LAS VEGAS (KTNV) — The federal government released its proposal to address water supply challenges in the Colorado River Basin on Tuesday.

The newly-released draft details three potential action plans from the Bureau of Reclamation, based on proposals submitted last year by the Colorado River water-using states.

The first plan — dubbed "No Action Alternative" in a release — details what would happen to water levels in both the Hoover and Glen Canyon Dams if the current guidelines were to continue operating.

The second plan would model a potential operational change where water would be distributed across the states, based on the "priority of water rights," which would allow the highest amount of water for California.

This model would also include a "reduced release" from Glen Canyon Dam, due to its increasingly low levels.
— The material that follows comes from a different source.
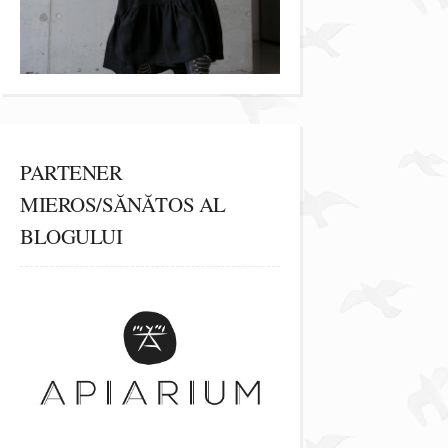
PARTENER
MIEROS/SĂNĂTOS AL
BLOGULUI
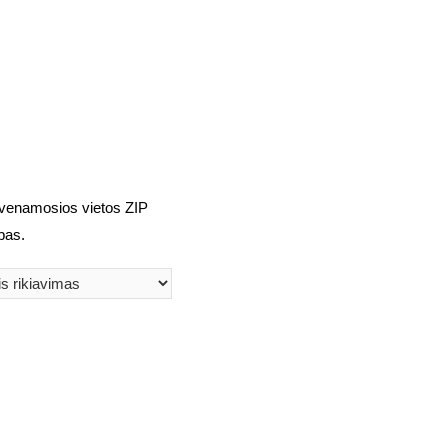
 gyvenamosios vietos ZIP
bas.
RELATED: Lake Mead water intake straw to be lowered as southern Nevada leaders eye water restrictions

The final plan would model an operational change that would distribute water from both reservoirs at the same percentage across all Colorado River water-using states. This model would also pull a reduced amount from Glen Canyon.

The Bureau of Reclamation is seeking public input on all three potential plans, and those interested can provide feedback through May 30, 2023. The instruction to provide feedback will be detailed in the Federal Register, which will be published on Friday, April 14.

Nevada Governor Joe Lombardo released a statement on Tuesday afternoon, calling the proposals an "important step in a multi-phased process."

Read the full statement below:

“Nevada has long been a leader in urban water efficiency, and our communities and citizens have a strong water conservation ethic. This is an important step in a multi-phased process to protect Lake Mead and put the Colorado River system on a more sustainable trajectory. I have directed our Colorado River representatives to remain actively engaged with state and federal partners and to make every effort to find consensus and agreement on a negotiated path forward. Each of the 40 million Americans that use the river deserve a reliable water supply, but it will take sacrifice from all of us to make that a reality.”

Additional information about the virtual public meetings can be found on the Bureau of Reclamation's website.